2 pints chocolate ice cream
1 cup chunky peanut butter
32 Nabisco Famous Chocolate Wafers
1 1/2 cups caramel sauce or butterscotch sauce

Line a loaf pan with plastic wrap, letting the ends of the plastic wrap overhang the pan by 6 inches. Scoop the ice cream into a large bowl, then work to soften. Fold the peanut butter into the ice cream until uniformly mixed.

Working quickly, arrange 8 chocolate wafers to cover the bottom of the pan (some overlapping is fine). Spread one third of the ice cream mixture evenly over the wafers and smooth the top. Spread 1/2 cup of the caramel sauce over the ice cream. Repeat this layering process two more times. Finish by laying the 8 remaining wafers over the top and press them lightly. Wrap the pan tightly with plastic wrap and freeze until firm, about 6 hours.

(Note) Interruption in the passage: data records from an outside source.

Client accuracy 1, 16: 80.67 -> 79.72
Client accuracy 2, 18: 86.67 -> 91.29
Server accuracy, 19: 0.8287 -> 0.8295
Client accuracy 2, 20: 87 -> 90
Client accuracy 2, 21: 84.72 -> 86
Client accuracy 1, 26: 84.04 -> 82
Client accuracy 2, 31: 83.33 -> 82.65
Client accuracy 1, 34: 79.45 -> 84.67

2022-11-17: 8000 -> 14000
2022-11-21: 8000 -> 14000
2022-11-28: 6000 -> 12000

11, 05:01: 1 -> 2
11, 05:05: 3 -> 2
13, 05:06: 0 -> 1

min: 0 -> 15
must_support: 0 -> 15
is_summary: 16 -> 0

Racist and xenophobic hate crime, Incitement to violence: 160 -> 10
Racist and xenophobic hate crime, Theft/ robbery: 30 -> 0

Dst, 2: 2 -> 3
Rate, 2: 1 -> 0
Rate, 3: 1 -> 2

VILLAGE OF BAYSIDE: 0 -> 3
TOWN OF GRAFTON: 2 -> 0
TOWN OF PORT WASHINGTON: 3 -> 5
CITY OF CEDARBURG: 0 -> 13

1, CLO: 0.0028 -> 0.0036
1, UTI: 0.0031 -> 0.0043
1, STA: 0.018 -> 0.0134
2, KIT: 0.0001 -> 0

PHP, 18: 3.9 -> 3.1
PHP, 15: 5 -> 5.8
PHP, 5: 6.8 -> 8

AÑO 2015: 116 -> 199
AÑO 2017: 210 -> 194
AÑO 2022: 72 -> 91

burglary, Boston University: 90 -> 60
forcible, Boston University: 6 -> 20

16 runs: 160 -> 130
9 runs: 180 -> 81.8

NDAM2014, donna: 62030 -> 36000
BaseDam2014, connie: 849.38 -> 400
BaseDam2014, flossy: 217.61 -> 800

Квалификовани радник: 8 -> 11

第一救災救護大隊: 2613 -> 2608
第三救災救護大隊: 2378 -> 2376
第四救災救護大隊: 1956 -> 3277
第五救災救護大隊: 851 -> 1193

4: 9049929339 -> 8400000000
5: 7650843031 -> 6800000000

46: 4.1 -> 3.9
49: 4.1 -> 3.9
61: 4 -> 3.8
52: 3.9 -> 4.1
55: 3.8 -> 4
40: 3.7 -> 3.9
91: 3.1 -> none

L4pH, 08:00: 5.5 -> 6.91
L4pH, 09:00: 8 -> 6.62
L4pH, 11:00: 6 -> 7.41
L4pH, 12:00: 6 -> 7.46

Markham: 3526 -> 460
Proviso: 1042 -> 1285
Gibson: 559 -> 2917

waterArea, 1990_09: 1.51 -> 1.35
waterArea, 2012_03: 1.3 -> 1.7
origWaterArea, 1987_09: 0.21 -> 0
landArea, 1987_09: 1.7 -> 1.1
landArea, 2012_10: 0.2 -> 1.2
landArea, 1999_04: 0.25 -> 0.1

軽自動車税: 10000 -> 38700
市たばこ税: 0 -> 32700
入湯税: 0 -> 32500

To serve, unwrap and gently tug at the overhanging plastic wrap to remove the loaf from the pan. (If necessary, dip the bottom of the pan into hot water.) Using the plastic wrap to handle the loaf, invert it onto a serving platter. Peel away and discard the plastic wrap. Allow the cake to sit at room temperature for a few minutes before slicing. Serves 8

To Make Ahead: This ice cream cake can be assembled and held in the freezer, wrapped tightly in plastic wrap, for up to 1 week.